I stood in the middle of the hall wondering exactly what I could do to prevent the arm of the law stretching out and folding Chester Square in its embrace. I was still wondering when Paddy Culling bounded up the steps and seized Gartside and myself by either hand.

"It's yourself should have been there," he panted, momentarily releasing my arm in order to mop a red, dripping forehead. His broken collar and caved-in hat suggested a fight: his brogue reminded me that the offer of a golden throne in heaven will not avail to keep an Irishman out of a brawl. "Down Clerkenwell way ut was, the War of the Woild Women. The polis...."

He was settling down to a narrative of epic proportions. The Irish are this world's finest raconteurs as they are its finest fighters, riders and gentlemen. It was an insult, but I could not wait.

"Have they raided the place, Paddy?" I asked.

"They have." His eyes reproached me for my interruption. "The polis...."

"Did they get any one?"

"Am I telling ye or am I not?
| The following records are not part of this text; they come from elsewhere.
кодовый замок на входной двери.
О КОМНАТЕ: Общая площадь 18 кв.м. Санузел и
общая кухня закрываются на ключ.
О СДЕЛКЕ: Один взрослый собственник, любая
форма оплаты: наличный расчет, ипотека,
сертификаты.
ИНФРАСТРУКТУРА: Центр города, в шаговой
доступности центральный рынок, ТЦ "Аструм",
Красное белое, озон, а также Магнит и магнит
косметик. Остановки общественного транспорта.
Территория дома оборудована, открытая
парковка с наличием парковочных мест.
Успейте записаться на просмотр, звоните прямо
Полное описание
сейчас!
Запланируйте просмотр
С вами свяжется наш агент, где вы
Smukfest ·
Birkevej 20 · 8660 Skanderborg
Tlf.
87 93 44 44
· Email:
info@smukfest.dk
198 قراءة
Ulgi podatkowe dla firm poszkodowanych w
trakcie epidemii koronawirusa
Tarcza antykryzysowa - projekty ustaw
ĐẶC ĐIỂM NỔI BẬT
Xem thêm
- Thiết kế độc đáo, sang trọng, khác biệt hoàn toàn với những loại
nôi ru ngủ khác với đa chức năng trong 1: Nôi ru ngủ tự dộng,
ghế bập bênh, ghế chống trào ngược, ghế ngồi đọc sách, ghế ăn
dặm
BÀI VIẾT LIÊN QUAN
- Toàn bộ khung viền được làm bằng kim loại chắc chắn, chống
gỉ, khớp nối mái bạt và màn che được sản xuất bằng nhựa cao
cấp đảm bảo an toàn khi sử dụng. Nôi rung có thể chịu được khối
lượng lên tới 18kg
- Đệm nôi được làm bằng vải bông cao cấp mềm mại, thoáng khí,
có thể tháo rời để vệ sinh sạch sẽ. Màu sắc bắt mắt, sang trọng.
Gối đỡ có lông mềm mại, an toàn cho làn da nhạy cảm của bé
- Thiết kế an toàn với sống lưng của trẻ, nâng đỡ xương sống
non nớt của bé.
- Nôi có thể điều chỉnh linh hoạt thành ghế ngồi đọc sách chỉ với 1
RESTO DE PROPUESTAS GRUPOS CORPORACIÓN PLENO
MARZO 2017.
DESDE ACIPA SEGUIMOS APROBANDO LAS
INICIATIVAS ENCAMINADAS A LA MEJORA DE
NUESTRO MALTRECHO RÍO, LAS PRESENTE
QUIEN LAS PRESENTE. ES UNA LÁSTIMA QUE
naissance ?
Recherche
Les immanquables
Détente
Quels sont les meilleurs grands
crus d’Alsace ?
Answer me that."

"I know, Paddy," I said with all the contrition at my command. "But I've got to go, and I just wanted the main outline...."

"They got Mrs. Millington," he began again, "and she fighting the way ye'd say she'd passed her born days being evicted. There was one had the finger bitten off him and another scratched in the face till the gutters ran blood. Five strong men held her down and stamped out the life of her, and five more dragged her down the road by the hair of her head and droppit her like a swung cat over the railings of the common mortuary. The vultures...."

"Did they get any one else?" I interrupted.